Hohle Schönheit – „9 1/2 Wochen“ von Adrian Lyne :: Kinostart: 17. April

Stimmungen, Licht, Design, Atmosphäre und Stil sind, richtig eingesetzt, Zutaten, die einen Film über abfotografiertes Leben zu Kunst erheben. Allerdings muß man auch noch eine Geschichte zu erzählen haben, die für 90 oder 120 Minuten reicht. Ambiente als Selbstzweck ist öde und hohl. Genau diesen Fehler aber macht „Flashdance“-Regisseur Adrian Lyne bei seiner neuen Arbeit, „9 1/2 Wochen“.

Nicht zuletzt die publicityträchtige Meldung, die Freiwillige Selbstkontrolle; Zensurinstanz der Filmwirtschaft, hätten den Film erst nach heftigen Schnitten freigegeben, hat „9 1/2 Wochen“ schon vor dem Start viel Interesse eingebracht. Die Aufregung war umsonst: Selbst im englischen Original war nichts zu entdecken, was —- außer sittenstrengen Klosterfräuleins —- noch jemanden zu schockieren vermag.

Über eine halbe Stunde verbringt Adrian Lvne zum Beispiel damit, die New Yorker Kunsthändlern Elizabeth (Kim Basinger) den Börsenmakler John (Mickey Rourke) kennenlernen zu lassen. Nicht gerade ein ungewöhnlicher Vorgang in einer Acht-Millionen-Stadt. Die nächste Stunde vergeht mit blutleeren Dialogen und diversen Bums-Nummern. Dabei offenbart Mickey eine kleine, sexuelle Macke: Er vögelt gerne in Kirchtürmen, U-Bahnschächten, verbindet seiner Liebsten die Augen oder begießt sie mit Honig. Sie findet’s so toll, daß sie sich nicht einmal mehr auf ihre Arbeit konzentrieren kann. Und dann, in den letzten zehn Minuten, die erstaunliche Wandlung: Elizabeth wird’s zu bunt, sie läßt ihn sitzen. Schnitt, Abspann. Verwirrung. Soll’s das schon gewesen sein?

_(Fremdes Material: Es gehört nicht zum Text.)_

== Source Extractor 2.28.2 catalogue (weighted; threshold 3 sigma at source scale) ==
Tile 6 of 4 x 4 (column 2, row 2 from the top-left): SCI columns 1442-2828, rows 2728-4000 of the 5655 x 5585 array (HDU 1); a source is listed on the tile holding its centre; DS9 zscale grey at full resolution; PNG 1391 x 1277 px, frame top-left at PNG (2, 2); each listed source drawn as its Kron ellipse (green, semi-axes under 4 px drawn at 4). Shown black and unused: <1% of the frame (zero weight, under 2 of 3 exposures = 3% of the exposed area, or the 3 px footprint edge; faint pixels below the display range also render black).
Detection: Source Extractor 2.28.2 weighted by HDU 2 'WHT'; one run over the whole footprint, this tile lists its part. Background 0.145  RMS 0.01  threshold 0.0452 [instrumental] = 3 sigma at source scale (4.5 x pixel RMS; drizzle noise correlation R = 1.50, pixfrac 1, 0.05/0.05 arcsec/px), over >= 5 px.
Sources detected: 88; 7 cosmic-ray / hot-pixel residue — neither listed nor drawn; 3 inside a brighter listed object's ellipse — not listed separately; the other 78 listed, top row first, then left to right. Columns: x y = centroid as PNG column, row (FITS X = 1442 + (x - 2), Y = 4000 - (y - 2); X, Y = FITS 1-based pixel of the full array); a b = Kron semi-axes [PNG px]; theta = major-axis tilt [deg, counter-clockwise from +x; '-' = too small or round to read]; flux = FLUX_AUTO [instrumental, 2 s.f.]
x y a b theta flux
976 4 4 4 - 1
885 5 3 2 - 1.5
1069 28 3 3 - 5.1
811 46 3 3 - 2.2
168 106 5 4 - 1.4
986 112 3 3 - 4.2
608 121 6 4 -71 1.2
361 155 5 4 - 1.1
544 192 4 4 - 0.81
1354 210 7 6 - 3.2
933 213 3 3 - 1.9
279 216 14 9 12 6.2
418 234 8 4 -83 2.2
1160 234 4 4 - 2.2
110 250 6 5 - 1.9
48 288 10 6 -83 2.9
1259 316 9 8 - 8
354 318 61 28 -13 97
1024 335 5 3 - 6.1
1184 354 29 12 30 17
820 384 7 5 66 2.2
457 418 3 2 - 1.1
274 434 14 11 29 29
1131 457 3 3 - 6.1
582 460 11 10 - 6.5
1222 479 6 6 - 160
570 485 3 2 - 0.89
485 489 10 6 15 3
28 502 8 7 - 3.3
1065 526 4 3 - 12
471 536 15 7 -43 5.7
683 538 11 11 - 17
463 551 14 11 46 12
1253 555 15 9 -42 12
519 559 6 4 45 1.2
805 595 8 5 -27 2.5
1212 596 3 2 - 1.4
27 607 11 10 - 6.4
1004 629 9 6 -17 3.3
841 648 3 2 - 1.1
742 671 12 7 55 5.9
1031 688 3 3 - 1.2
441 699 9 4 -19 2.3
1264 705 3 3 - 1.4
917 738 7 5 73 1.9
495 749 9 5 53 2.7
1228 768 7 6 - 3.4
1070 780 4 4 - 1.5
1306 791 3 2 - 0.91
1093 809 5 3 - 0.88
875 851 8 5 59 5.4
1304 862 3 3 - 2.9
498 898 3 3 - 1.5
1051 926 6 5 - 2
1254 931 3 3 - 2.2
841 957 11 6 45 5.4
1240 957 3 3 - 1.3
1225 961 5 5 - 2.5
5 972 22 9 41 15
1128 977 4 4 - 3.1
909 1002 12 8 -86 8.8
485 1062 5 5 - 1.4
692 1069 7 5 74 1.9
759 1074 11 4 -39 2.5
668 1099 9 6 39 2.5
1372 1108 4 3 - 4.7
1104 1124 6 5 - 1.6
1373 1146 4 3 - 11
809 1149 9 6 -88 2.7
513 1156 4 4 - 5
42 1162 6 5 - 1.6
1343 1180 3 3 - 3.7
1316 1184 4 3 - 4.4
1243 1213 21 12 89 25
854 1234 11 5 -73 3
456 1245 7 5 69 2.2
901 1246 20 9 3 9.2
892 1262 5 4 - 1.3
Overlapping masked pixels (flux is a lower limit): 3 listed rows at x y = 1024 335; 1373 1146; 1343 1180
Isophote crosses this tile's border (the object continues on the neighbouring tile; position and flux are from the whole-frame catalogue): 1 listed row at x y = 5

In der Tat. Der Strudel der Leidenschaft ist bei Adrian Lyne etwa so mitreißend wie der Quirl ablaufenden Wassers in der heimischen Badewanne. Wunderschöne Bilder bestimmen „9 1/2 Wochen“. Hübsche Menschen (ja, ja, Frau Basinger sieht toll aus und Herr Rourke auch), tolle Wohnungen, elegante Büros, sogar die verregneten U-Bahnschächte wirken edel. Yuppies Traum. Designer-Schauspieler mit Designer-Jobs und Designer-Klamotten wohnen in Designer-Appartements und machen Designer-Sex.

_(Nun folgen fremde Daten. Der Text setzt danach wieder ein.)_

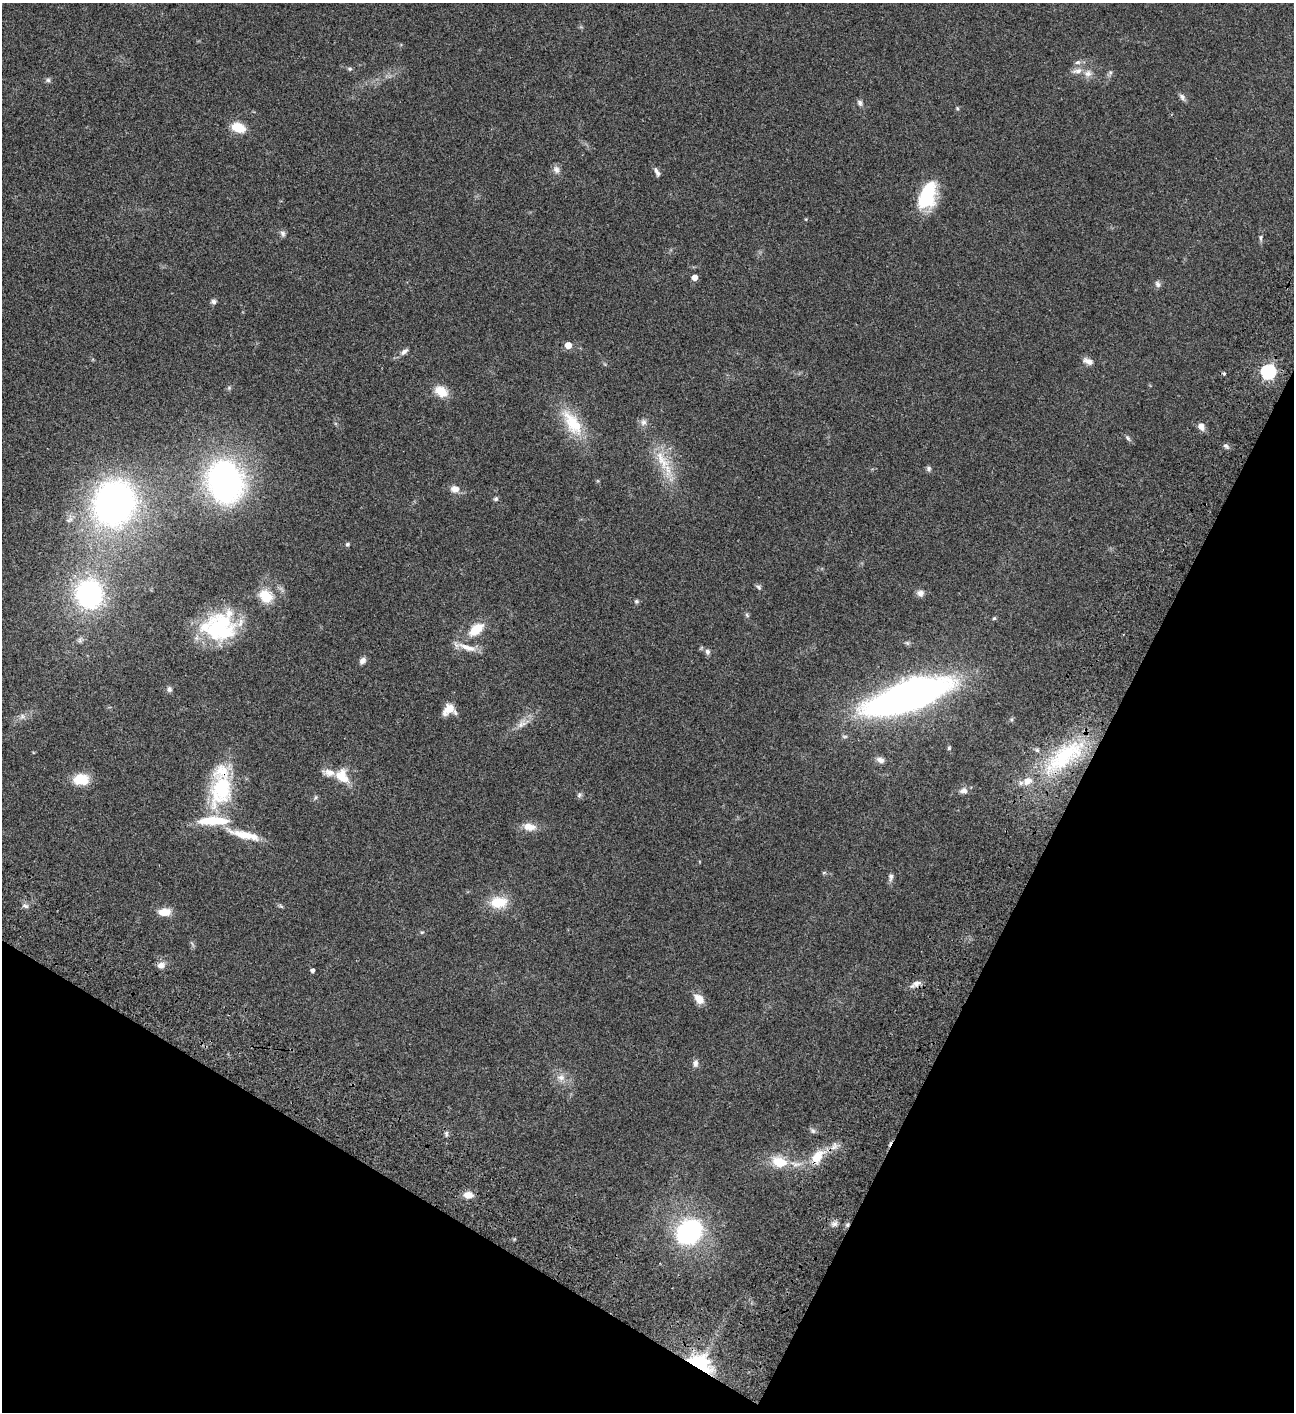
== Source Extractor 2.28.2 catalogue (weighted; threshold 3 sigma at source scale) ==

Lyne hat seinem Film eine gnadenlose, eiskalte Werbeästhetik gegeben, die seine Herkunft dokumentiert, die schon in „Flashdance“ spürbar war und die ihn jetzt der Lächerlichkeit preisgibt. Wenn John seine halbnackte Liz mit farbenfrohen Leckereien traktiert, während beide vom fahlen Licht des geöffneten Kühlschranks beschienen werden, erinnert das eher an Werbung für Frischhaltefolie als an hemmungslosen Sex. Prüdes Amerika, träume weiter.